## [What is required]
Go through the records and report each line holding the string "KiCad".

Electronics source listings
#####

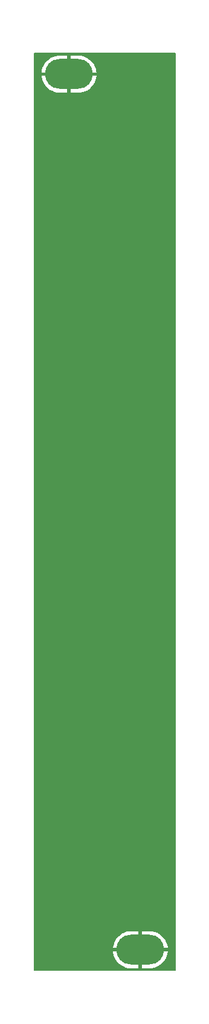
<source format=gbl>
G04 #@! TF.GenerationSoftware,KiCad,Pcbnew,7.0.5.1-1-g8f565ef7f0-dirty-deb11*
G04 #@! TF.CreationDate,2023-06-10T10:54:19+00:00*
G04 #@! TF.ProjectId,RP2040-VCO,52503230-3430-42d5-9643-4f2e6b696361,rev?*
G04 #@! TF.SameCoordinates,Original*
G04 #@! TF.FileFunction,Copper,L2,Bot*
G04 #@! TF.FilePolarity,Positive*
%FSLAX46Y46*%
G04 Gerber Fmt 4.6, Leading zero omitted, Abs format (unit mm)*
G04 Created by KiCad (PCBNEW 7.0.5.1-1-g8f565ef7f0-dirty-deb11) date 2023-06-10 10:54:19*
%MOMM*%
%LPD*%
G01*
G04 APERTURE LIST*
G04 #@! TA.AperFunction,ComponentPad*
%ADD10O,6.700000X4.200000*%
G04 #@! TD*
G04 #@! TA.AperFunction,ViaPad*
%ADD11C,8.000000*%
G04 #@! TD*
G04 #@! TA.AperFunction,ViaPad*
%ADD12C,8.500000*%
G04 #@! TD*
G04 #@! TA.AperFunction,ViaPad*
%ADD13C,7.800000*%
G04 #@! TD*
G04 APERTURE END LIST*
D10*
X51084999Y-25899999D03*
X61084999Y-148399999D03*
D11*
X51084999Y-135899999D03*
X61084999Y-135899999D03*
D12*
X56084999Y-58899999D03*
D13*
X61084999Y-121399999D03*
D12*
X56084999Y-79399999D03*
X56084999Y-38399999D03*
X56184999Y-107499999D03*
D11*
X51084999Y-121399999D03*
G04 #@! TA.AperFunction,Conductor*
G36*
X65997499Y-22942112D02*
G01*
X66042886Y-22987499D01*
X66059499Y-23049499D01*
X66059499Y-151250499D01*
X66042886Y-151312499D01*
X65997499Y-151357886D01*
X65935499Y-151374499D01*
X46234499Y-151374499D01*
X46172499Y-151357886D01*
X46127112Y-151312499D01*
X46110499Y-151250499D01*
X46110498Y-148649999D01*
X57247026Y-148649999D01*
X57260886Y-148799575D01*
X57329499Y-149112875D01*
X57436093Y-149415366D01*
X57579053Y-149702469D01*
X57756211Y-149969827D01*
X57964882Y-150213389D01*
X58201894Y-150429454D01*
X58463678Y-150614766D01*
X58746231Y-150766494D01*
X59045306Y-150882357D01*
X59356344Y-150960586D01*
X59674635Y-150999999D01*
X60834999Y-150999999D01*
X60834999Y-148649999D01*
X61334999Y-148649999D01*
X61334999Y-150999999D01*
X62415106Y-150999999D01*
X62655114Y-150985195D01*
X62970381Y-150926262D01*
X63276011Y-150829033D01*
X63567383Y-150694981D01*
X63840062Y-150526146D01*
X64089936Y-150325073D01*
X64313204Y-150094820D01*
X64506484Y-149838875D01*
X64666848Y-149561119D01*
X64791860Y-149265764D01*
X64879631Y-148957281D01*
X64927330Y-148649999D01*
X61334999Y-148649999D01*
X60834999Y-148649999D01*
X57247026Y-148649999D01*
X46110498Y-148649999D01*
X46110498Y-148149998D01*
X57242667Y-148149998D01*
X57242668Y-148149999D01*
X60834999Y-148149999D01*
X60834999Y-145799999D01*
X61334999Y-145799999D01*
X61334999Y-148149999D01*
X64922972Y-148149999D01*
X64922972Y-148149998D01*
X64909111Y-148000422D01*
X64840498Y-147687122D01*
X64733904Y-147384631D01*
X64590944Y-147097528D01*
X64413786Y-146830170D01*
X64205115Y-146586608D01*
X63968103Y-146370543D01*
X63706319Y-146185231D01*
X63423766Y-146033503D01*
X63124691Y-145917640D01*
X62813653Y-145839411D01*
X62495363Y-145799999D01*
X61334999Y-145799999D01*
X60834999Y-145799999D01*
X59754892Y-145799999D01*
X59514883Y-145814802D01*
X59199616Y-145873735D01*
X58893986Y-145970964D01*
X58602614Y-146105016D01*
X58329935Y-146273851D01*
X58080061Y-146474924D01*
X57856793Y-146705177D01*
X57663513Y-146961122D01*
X57503149Y-147238878D01*
X57378137Y-147534233D01*
X57290366Y-147842716D01*
X57242667Y-148149998D01*
X46110498Y-148149998D01*
X46110498Y-146894928D01*
X46110499Y-26149999D01*
X47247026Y-26149999D01*
X47260886Y-26299575D01*
X47329499Y-26612875D01*
X47436093Y-26915366D01*
X47579053Y-27202469D01*
X47756211Y-27469827D01*
X47964882Y-27713389D01*
X48201894Y-27929454D01*
X48463678Y-28114766D01*
X48746231Y-28266494D01*
X49045306Y-28382357D01*
X49356344Y-28460586D01*
X49674635Y-28499999D01*
X50834999Y-28499999D01*
X50834999Y-26149999D01*
X51334999Y-26149999D01*
X51334999Y-28499999D01*
X52415106Y-28499999D01*
X52655114Y-28485195D01*
X52970381Y-28426262D01*
X53276011Y-28329033D01*
X53567383Y-28194981D01*
X53840062Y-28026146D01*
X54089936Y-27825073D01*
X54313204Y-27594820D01*
X54506484Y-27338875D01*
X54666848Y-27061119D01*
X54791860Y-26765764D01*
X54879631Y-26457281D01*
X54927330Y-26149999D01*
X51334999Y-26149999D01*
X50834999Y-26149999D01*
X47247026Y-26149999D01*
X46110499Y-26149999D01*
X46110499Y-25649998D01*
X47242667Y-25649998D01*
X47242668Y-25649999D01*
X50834999Y-25649999D01*
X50834999Y-23299999D01*
X51334999Y-23299999D01*
X51334999Y-25649999D01*
X54922972Y-25649999D01*
X54922972Y-25649998D01*
X54909111Y-25500422D01*
X54840498Y-25187122D01*
X54733904Y-24884631D01*
X54590944Y-24597528D01*
X54413786Y-24330170D01*
X54205115Y-24086608D01*
X53968103Y-23870543D01*
X53706319Y-23685231D01*
X53423766Y-23533503D01*
X53124691Y-23417640D01*
X52813653Y-23339411D01*
X52495363Y-23299999D01*
X51334999Y-23299999D01*
X50834999Y-23299999D01*
X49754892Y-23299999D01*
X49514883Y-23314802D01*
X49199616Y-23373735D01*
X48893986Y-23470964D01*
X48602614Y-23605016D01*
X48329935Y-23773851D01*
X48080061Y-23974924D01*
X47856793Y-24205177D01*
X47663513Y-24461122D01*
X47503149Y-24738878D01*
X47378137Y-25034233D01*
X47290366Y-25342716D01*
X47242667Y-25649998D01*
X46110499Y-25649998D01*
X46110499Y-23049499D01*
X46127112Y-22987499D01*
X46172499Y-22942112D01*
X46234499Y-22925499D01*
X65935499Y-22925499D01*
X65997499Y-22942112D01*
G37*
G04 #@! TD.AperFunction*
M02*

</source>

#####

## [Task answer]
G04 #@! TF.GenerationSoftware,KiCad,Pcbnew,7.0.5.1-1-g8f565ef7f0-dirty-deb11*
G04 Created by KiCad (PCBNEW 7.0.5.1-1-g8f565ef7f0-dirty-deb11) date 2023-06-10 10:54:19*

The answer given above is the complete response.